Covid-19 probably came to people through an animal, and likely started spreading no more than a month or two before it was noticed in December of 2019, a World Health Organization draft report finds.
WHO is scheduled to release the final report on its investigation into the origins of coronavirus on Tuesday, but a draft version of the report obtained by CNN shows there's still no smoking gun and no evidence suggesting the virus was spreading any earlier than the very end of 2019. The least likely source: a laboratory leak, the WHO's joint international team concluded.
The report gives four possible sources for the virus and the most likely scenario is via an intermediate animal host, possibly a wild animal captured and then raised on a farm. But the investigation has not found what other animal was infected by a bat -- considered the most likely original source of the virus -- and then may have transmitted it to a human. "The possible intermediate host of SARS-CoV-2 remains elusive," it reads.

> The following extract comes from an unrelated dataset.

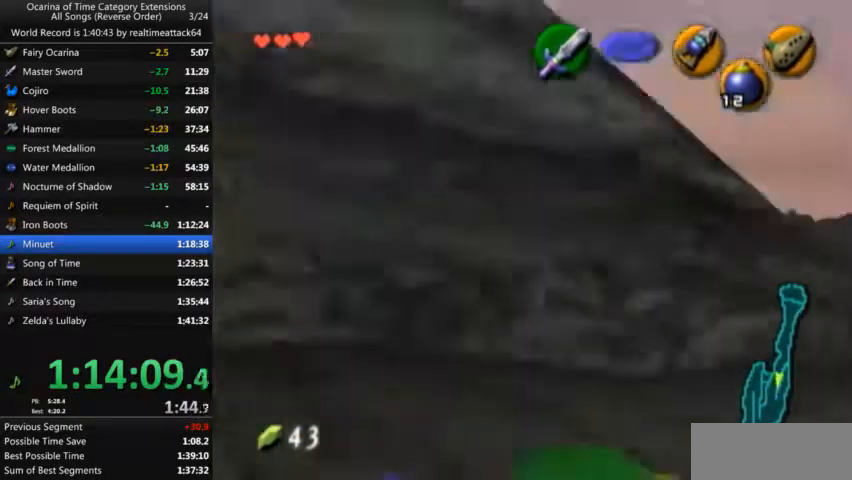
{"buttons": ["L1"], "left_stick": "down", "right_stick": "center", "events": []}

Next likely is direct transmission from one of the animals known to carry a similar coronavirus, such as a bat or a pangolin. Possible but not probable is a transmission from frozen or chilled food, and least likely is an accidental laboratory release, the report finds.

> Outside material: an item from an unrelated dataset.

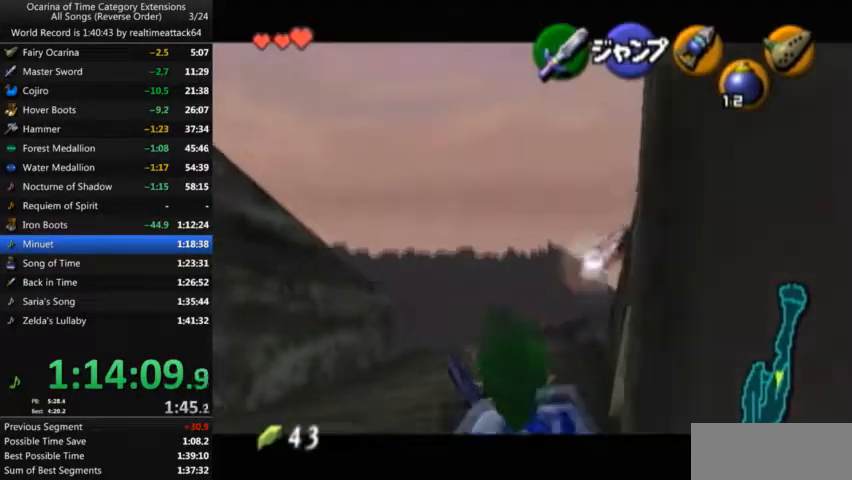
{"buttons": ["L1"], "left_stick": "down", "right_stick": "center", "events": []}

Former US Centers for Disease Control and Prevention Director Dr Robert Redfield told CNN's Dr Sanjay Gupta that his personal opinion was the virus was released from a lab.

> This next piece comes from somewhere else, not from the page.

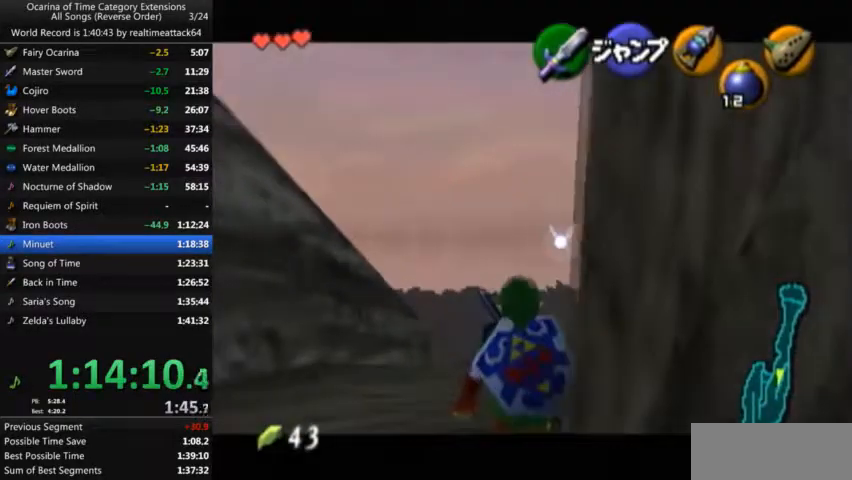
{"buttons": ["L1"], "left_stick": "down", "right_stick": "center", "events": []}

The report says this is "extremely unlikely." "There is no record of viruses closely related to SARS-CoV-2 in any laboratory before December 2019, or genomes that in combination could provide a SARS-CoV-2 genome," it reads. "In view of the above, a laboratory origin of the pandemic was considered to be extremely unlikely."
Independent researchers have been saying this for months. Genomic testing of the virus indicates it was not engineered in a lab but passed naturally from animals -- as did the SARS virus that infected 8,000 people globally in 2002-2004 before it was stopped.